Case Law Tort Reform: The New Asbestos Causation Standard That Is Extremely Difficult to Meet

The causation standard set forth by the Texas Supreme Court on June 8, 2007 in their Borg-Warner Corp. v.s. Flores opinion has been adopted in a mesothelioma case which was recently published, on July 26, 2007, by the Texas Court of Appeals for the First District, Houston, cause number 01-05-00132-CV, Georgia-Pacific Corp. v.s. Fred Stephens and Betty Stephens

The issue in the Stephens’ case was the way in which a plaintiff can prove specific causation in an asbestos case as to his mesothelioma.

The standard for causation — specific causation as to each abestos defendants’ asbestos product causing the plaintiffs asbestosis, asbestos-related disease, or mesothelioma, has been set so high that it will be extremely difficult to overcome it.  The test appears to be an Lohrmann plus test standard, and the “plus” seems to require dose reconstruction evidence to prove causation.  It has also been described in the Stephens case as a Lohrmann/Havner substantial-factor causation standard.  See 2007 WL (West Law) 1650574, at 4-5. 

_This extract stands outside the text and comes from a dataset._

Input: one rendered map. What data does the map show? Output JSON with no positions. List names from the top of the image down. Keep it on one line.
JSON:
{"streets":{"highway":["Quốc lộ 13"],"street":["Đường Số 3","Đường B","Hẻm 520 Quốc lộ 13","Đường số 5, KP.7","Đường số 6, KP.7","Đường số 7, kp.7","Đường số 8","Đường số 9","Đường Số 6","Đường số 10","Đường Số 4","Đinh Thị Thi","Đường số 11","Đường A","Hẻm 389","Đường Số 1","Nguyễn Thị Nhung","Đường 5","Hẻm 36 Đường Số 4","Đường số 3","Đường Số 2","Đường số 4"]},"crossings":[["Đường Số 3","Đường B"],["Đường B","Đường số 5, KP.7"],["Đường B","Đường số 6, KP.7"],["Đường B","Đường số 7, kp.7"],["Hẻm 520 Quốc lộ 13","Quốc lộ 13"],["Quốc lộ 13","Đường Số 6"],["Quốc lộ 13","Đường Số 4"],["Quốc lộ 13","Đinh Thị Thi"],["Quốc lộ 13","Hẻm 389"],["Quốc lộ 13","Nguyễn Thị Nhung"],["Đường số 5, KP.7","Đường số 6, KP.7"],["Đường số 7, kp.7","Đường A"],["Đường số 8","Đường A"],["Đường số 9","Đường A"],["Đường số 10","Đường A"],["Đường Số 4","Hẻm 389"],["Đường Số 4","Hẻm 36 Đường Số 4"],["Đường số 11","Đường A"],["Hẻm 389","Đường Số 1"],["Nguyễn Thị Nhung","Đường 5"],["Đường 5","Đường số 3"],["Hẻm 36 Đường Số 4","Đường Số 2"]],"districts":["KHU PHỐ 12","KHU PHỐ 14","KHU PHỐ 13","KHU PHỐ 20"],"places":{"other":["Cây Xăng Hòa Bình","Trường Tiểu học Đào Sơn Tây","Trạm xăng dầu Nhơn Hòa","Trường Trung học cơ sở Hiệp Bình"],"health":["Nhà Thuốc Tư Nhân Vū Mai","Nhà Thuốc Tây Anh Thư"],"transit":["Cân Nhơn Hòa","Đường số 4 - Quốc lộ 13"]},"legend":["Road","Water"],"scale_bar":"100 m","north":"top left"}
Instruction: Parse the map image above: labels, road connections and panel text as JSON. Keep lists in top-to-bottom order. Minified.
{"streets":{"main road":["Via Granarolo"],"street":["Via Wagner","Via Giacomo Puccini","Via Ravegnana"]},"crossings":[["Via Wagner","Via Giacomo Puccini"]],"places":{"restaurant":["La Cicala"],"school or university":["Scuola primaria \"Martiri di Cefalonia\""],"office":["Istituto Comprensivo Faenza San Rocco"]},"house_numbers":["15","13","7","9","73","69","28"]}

Although, even if you had been wearing an air-monitor when you were exposed to the asbestos products, how could you reconstruct a dose as to each defendants’ asbestos product(s)?

How do you get reasonable quantitative (asbestos fiber counts in the air around Plaintiff) evidence that such exposure increased the risk of developing the asbestos-related injury for events that happened many many years ago, at best?  Is this asinine?   

  By way of analogy, it seems that the Pro Tort Reform Republicans have let the White Witch back into Narnia and it will be winter for a long long time, but never xmas.